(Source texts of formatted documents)

★ ★ ★ ★ ★ ★ ★

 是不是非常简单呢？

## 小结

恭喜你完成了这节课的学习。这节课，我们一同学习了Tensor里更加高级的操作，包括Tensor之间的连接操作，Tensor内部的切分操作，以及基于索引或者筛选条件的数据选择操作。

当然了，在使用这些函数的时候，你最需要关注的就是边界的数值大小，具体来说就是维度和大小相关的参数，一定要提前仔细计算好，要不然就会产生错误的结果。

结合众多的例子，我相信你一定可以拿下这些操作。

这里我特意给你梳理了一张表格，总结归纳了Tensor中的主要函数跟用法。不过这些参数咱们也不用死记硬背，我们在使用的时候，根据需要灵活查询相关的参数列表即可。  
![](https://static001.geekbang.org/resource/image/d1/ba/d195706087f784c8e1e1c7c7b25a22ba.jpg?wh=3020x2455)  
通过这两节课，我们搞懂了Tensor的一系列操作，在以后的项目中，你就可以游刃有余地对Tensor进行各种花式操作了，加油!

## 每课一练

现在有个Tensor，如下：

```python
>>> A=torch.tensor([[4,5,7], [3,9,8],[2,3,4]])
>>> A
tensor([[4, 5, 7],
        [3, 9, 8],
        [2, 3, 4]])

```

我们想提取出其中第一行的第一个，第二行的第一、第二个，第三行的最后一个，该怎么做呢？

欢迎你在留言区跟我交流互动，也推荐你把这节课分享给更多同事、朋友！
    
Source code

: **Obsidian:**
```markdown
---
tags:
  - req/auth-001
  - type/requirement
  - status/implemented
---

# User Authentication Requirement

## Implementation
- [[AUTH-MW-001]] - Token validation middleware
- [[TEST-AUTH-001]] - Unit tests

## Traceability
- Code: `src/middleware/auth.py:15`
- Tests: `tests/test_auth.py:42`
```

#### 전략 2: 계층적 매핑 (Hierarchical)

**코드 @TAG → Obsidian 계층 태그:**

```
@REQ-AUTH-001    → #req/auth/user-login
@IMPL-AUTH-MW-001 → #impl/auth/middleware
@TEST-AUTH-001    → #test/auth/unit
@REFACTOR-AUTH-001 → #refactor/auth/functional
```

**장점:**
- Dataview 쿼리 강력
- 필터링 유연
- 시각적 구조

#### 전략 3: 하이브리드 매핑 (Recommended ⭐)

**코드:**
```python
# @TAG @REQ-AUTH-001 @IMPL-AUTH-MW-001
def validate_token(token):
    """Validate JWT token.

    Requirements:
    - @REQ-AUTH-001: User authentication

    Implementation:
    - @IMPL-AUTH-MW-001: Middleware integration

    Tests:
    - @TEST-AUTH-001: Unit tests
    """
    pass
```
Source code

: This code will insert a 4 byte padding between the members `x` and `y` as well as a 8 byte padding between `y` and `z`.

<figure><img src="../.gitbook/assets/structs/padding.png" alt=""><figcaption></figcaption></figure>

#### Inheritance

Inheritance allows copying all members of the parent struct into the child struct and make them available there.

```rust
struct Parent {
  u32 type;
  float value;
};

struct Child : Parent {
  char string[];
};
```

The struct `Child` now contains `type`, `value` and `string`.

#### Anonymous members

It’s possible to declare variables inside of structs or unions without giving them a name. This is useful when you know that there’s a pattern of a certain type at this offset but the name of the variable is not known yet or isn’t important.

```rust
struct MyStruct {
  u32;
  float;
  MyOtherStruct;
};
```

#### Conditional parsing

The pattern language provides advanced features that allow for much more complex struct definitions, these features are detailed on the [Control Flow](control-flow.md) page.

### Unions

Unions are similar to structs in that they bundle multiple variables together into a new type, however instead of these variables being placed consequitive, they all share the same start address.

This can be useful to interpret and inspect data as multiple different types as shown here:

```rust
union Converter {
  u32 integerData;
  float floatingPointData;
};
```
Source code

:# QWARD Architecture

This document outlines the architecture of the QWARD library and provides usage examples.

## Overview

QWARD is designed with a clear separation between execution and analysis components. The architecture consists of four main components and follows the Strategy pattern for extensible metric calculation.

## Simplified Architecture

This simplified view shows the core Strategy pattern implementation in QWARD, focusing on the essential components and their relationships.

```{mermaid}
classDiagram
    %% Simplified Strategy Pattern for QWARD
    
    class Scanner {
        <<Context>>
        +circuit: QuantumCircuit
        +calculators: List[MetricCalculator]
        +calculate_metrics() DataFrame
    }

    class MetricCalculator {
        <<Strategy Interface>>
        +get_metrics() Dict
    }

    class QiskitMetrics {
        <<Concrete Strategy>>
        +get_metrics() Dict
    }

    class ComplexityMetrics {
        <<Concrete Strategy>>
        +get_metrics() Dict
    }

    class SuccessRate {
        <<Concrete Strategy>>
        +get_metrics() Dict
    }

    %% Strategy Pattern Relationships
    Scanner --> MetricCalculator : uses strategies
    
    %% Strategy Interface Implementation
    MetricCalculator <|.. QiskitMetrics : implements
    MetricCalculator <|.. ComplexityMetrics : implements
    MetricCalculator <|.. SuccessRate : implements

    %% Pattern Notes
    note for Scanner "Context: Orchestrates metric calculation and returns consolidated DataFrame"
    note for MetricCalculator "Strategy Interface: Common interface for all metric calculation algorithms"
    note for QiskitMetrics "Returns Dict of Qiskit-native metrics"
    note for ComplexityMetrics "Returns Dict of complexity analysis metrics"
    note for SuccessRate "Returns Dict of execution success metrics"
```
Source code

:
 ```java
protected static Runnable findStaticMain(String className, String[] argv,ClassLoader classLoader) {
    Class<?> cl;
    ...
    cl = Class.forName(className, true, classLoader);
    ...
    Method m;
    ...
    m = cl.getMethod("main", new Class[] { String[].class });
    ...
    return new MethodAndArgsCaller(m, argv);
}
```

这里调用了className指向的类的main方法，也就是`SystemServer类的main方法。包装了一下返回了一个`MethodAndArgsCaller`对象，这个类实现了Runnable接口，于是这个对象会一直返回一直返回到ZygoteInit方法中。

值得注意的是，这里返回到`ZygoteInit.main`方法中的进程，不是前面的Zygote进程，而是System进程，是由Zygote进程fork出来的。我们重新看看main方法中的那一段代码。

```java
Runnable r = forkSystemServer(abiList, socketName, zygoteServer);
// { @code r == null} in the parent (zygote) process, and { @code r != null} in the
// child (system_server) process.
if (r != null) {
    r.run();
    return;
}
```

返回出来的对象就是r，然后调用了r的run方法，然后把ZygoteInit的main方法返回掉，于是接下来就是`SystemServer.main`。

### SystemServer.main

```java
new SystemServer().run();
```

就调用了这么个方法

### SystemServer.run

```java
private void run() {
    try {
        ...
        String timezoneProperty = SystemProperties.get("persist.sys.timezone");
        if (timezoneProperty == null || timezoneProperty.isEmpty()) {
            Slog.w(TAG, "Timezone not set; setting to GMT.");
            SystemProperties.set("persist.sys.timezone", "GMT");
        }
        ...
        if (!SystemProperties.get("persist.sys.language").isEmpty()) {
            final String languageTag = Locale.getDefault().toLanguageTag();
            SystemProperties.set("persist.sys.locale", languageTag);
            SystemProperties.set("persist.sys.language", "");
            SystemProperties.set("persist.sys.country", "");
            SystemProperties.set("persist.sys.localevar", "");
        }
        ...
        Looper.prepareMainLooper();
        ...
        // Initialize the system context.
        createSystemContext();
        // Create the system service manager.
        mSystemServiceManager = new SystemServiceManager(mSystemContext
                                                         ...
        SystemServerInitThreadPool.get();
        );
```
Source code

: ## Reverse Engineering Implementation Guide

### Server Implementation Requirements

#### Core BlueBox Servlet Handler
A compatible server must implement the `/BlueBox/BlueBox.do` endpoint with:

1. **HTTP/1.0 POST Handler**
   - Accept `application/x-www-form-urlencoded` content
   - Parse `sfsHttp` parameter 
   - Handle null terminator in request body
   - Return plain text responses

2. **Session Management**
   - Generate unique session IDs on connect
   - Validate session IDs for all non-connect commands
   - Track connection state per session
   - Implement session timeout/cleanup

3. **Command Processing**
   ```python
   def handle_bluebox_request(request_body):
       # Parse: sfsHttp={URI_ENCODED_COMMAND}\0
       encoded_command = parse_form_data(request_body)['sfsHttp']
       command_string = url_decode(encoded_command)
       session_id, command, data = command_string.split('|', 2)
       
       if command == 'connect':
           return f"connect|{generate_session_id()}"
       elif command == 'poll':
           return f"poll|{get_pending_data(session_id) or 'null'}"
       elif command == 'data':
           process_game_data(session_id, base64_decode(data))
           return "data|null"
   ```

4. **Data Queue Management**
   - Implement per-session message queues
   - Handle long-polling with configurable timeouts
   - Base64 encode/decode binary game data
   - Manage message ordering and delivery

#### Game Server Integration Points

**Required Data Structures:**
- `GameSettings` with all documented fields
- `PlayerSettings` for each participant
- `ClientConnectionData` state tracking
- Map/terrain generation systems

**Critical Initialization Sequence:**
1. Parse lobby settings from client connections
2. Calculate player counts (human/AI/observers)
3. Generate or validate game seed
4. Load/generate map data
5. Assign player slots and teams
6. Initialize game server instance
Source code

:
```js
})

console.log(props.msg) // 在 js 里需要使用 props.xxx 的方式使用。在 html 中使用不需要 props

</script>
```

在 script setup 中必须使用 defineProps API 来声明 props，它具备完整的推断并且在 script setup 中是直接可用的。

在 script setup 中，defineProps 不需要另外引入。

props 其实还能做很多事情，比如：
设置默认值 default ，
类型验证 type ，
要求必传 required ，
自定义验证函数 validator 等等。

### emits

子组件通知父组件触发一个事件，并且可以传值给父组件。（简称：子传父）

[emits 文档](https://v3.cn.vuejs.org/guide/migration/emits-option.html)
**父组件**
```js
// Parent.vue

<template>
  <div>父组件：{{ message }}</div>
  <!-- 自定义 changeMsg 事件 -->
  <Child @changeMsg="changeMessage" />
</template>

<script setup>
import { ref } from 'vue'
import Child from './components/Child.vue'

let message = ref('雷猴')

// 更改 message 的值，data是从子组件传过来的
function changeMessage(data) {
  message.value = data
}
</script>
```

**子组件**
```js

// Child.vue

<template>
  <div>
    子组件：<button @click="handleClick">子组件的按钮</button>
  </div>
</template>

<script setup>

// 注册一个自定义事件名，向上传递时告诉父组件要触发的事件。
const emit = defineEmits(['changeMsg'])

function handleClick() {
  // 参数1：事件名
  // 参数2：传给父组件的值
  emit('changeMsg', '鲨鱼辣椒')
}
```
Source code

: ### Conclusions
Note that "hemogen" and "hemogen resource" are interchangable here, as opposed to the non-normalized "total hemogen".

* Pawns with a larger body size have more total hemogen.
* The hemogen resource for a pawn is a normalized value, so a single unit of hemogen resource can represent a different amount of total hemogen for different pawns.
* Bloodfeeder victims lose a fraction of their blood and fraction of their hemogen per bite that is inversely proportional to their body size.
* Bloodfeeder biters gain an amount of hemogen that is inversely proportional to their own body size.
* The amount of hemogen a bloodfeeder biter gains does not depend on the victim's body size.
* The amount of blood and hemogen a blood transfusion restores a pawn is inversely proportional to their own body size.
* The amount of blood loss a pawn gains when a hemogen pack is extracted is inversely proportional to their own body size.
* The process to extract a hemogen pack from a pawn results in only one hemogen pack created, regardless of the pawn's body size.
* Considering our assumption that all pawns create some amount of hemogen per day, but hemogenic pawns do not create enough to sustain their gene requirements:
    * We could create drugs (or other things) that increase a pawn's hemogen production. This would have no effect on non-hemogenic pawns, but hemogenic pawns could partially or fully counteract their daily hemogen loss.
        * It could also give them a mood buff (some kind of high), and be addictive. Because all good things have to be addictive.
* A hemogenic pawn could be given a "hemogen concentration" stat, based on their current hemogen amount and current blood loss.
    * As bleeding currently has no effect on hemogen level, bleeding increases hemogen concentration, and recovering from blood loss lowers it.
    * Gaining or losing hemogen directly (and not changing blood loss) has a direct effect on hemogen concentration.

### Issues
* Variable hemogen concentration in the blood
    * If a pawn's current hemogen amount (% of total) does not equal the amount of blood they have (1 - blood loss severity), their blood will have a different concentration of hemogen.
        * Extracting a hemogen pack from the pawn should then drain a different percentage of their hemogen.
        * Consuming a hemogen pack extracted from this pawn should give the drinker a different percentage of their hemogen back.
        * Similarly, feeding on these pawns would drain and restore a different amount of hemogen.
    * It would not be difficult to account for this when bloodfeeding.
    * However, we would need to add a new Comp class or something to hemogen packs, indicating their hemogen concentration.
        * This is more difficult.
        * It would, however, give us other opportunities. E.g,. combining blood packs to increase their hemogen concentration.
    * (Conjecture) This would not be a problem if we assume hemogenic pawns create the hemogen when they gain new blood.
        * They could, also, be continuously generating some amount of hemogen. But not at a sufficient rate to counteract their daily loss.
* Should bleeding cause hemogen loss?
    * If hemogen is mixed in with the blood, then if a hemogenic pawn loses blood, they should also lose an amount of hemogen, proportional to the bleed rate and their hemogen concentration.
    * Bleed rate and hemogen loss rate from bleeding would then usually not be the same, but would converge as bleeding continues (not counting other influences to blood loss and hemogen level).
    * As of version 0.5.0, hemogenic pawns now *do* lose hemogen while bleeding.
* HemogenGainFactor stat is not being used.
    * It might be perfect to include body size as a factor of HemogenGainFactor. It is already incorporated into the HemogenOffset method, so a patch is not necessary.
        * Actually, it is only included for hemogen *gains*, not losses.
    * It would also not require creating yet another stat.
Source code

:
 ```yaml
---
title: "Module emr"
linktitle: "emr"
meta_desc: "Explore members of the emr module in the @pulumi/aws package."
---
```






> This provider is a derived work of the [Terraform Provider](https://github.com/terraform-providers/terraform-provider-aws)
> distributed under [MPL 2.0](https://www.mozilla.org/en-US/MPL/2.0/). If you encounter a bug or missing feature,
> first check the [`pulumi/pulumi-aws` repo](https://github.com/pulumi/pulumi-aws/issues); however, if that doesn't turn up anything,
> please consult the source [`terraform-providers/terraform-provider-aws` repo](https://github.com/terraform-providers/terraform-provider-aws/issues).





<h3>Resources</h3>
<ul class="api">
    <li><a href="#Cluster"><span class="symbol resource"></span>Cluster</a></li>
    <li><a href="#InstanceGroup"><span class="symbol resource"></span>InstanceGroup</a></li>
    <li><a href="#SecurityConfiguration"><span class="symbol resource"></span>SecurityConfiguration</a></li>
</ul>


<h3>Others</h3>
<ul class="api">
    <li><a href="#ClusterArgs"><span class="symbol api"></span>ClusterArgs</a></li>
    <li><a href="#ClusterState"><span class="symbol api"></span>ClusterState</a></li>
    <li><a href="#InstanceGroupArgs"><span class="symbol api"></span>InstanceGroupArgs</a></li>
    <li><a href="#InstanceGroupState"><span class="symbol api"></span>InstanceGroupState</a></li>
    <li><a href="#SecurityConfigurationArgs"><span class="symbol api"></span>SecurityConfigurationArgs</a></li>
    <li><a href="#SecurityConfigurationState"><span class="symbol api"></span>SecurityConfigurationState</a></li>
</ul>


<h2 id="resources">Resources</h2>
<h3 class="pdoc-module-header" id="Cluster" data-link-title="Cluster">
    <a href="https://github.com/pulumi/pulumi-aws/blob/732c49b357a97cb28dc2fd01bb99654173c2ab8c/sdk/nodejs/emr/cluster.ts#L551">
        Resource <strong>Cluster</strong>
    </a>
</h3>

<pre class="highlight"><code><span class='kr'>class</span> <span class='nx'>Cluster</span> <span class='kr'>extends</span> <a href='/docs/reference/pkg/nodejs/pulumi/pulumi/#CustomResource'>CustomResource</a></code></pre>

★ ★ ★ ★ ★ ★ ★

*How to complete this task*.
Output exactly the lines of the records from the first through the one bearing "结合众多的例子，我相信你一定可以拿下这些操作。", both ends included.

*Exercise answer*.
 是不是非常简单呢？

## 小结

恭喜你完成了这节课的学习。这节课，我们一同学习了Tensor里更加高级的操作，包括Tensor之间的连接操作，Tensor内部的切分操作，以及基于索引或者筛选条件的数据选择操作。

当然了，在使用这些函数的时候，你最需要关注的就是边界的数值大小，具体来说就是维度和大小相关的参数，一定要提前仔细计算好，要不然就会产生错误的结果。

结合众多的例子，我相信你一定可以拿下这些操作。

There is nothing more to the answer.